Symptoms of Lyme Disease: Have You Been Exposed?

Ticks in Michigan 2019

Unfortunately, ticks are stealthy, which means that most people are unaware that they’ve even been bitten. This is often the case even if a tick stays attached for one to two days, which is about how long they need to transmit bacterium Borrelia burgdorferi. If you or a loved one have been bitten by a tick and are unsure about how long it was attached, remain vigilant for signs and symptoms of Lyme disease, which often mimic those of the flu. Below are two lists: one detailing the early signs of Lyme disease and one detailing the symptoms that indicate the disease has progressed.
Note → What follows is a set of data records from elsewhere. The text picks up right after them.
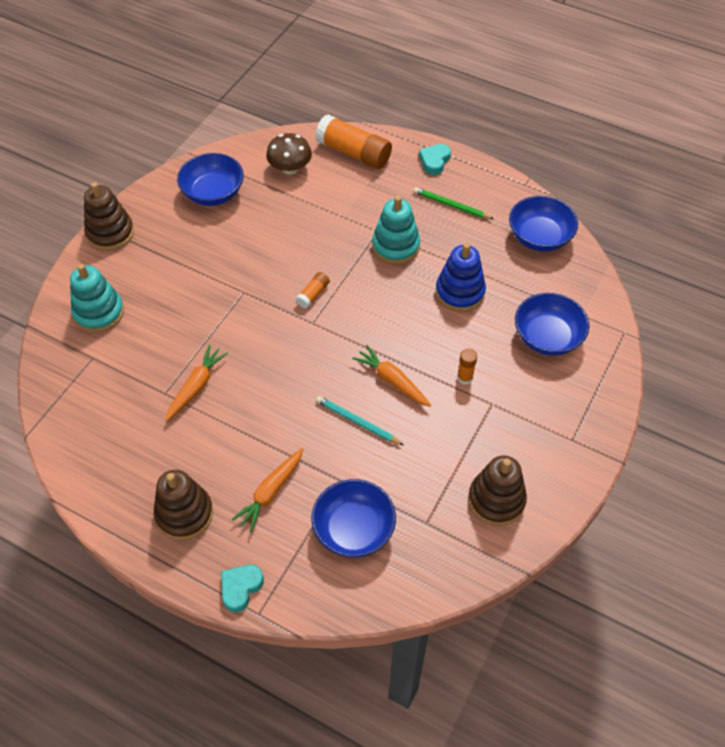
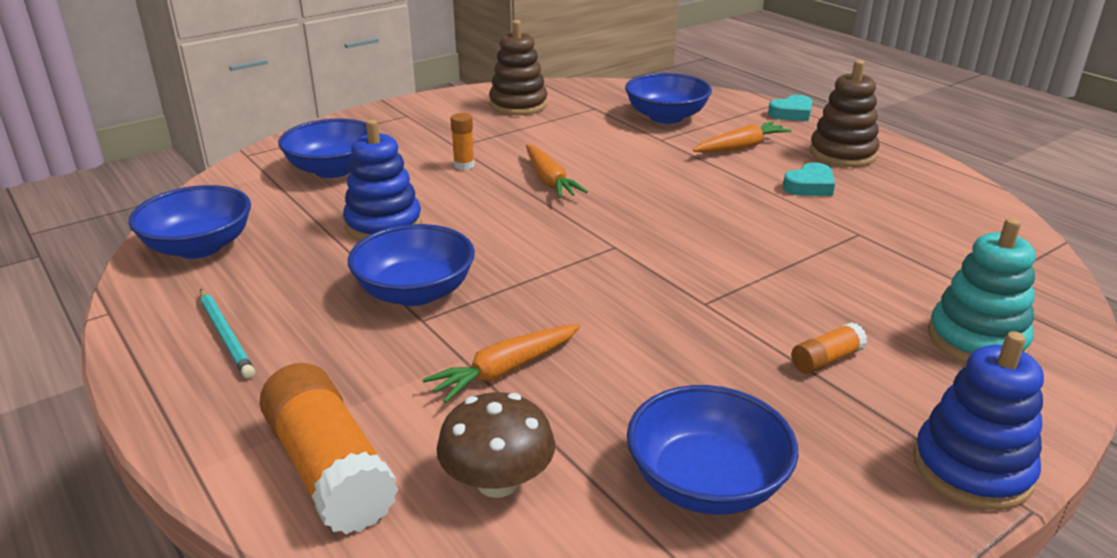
camera: 155 degrees left, 25 degrees down
brown stacking toy [84,182,134,251] -> blue stacking toy [913,331,1044,510]
orange carrot [165,345,228,421] -> orange carrot moved to [423,324,581,403]
orange glue stick [296,272,330,309] -> orange glue stick moved to [792,322,867,374]
turquoise pencil [316,396,404,445] -> turquoise pencil moved to [200,289,255,379]
turquoise stacking toy [372,196,420,264] -> blue bowl [348,224,475,306]
green pencil [414,187,494,219] -> none
turquoise heart [419,144,451,175] -> turquoise heart moved to [783,162,835,196]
Early Signs of Lyme Disease

  • Fever, headache, muscle aches, chills and swollen lymph glands
  • Erythema migrans rash
    • EM occurs in approximately 70-80% of cases
    • Begins within three to 30 days and at the location of the tick bite, but may eventually extend to other parts of the body
    • Gets bigger over time
    • May be warm to the touch
    • Occasionally looks like a bulls-eye, but not always

Signs Lyme Disease Has Progressed

  • Sore neck and severe headaches
  • EM rashes across other areas of the body
  • Joint swelling and pain
  • Loss of muscle control in the face
  • Pain and tenderness in joints, muscles and bones
  • Abnormal heart rate
  • Shortness of breath and dizziness
  • Short-term member problems
  • Shooting pain, tingling or numbness in the hands and feet

If left untreated, the disease has the potential to spread to the heart, joints and nervous system, systematically shutting down the body’s system. However, the good news is that the majority of early cases are treatable with antibiotics.

Minimizing Your Risk of Lyme Disease

The goal if this article is not to scare you but rather, to inform you. You can protect yourself, your loved ones and your pets from ticks and the diseases they carry with a bit of forethought and preventative measures.

First and foremost, avoid tick-infested areas. This includes tall grasses, overgrown brush and woodpiles. Do not let your pets into these areas either, as animals that come into contact with ticks outdoors often bring them inside.

When outdoors, use insect repellent. Strong formulas such as DEET 20-30% is often effective in keeping ticks and other undesirable insects at bay. Be sure to treat your clothes as well, as ticks have been known to hang out in fabrics until opportune times.

You should also always perform daily tick checks. Feel through your hair, under your armpits, behind your knees and other places a tick might hide. Bathing or showering after being outdoors can help you more easily locate attached ticks. If you find a tick, carefully remove it with a pair of tweezers and cleanse the area with an antiseptic.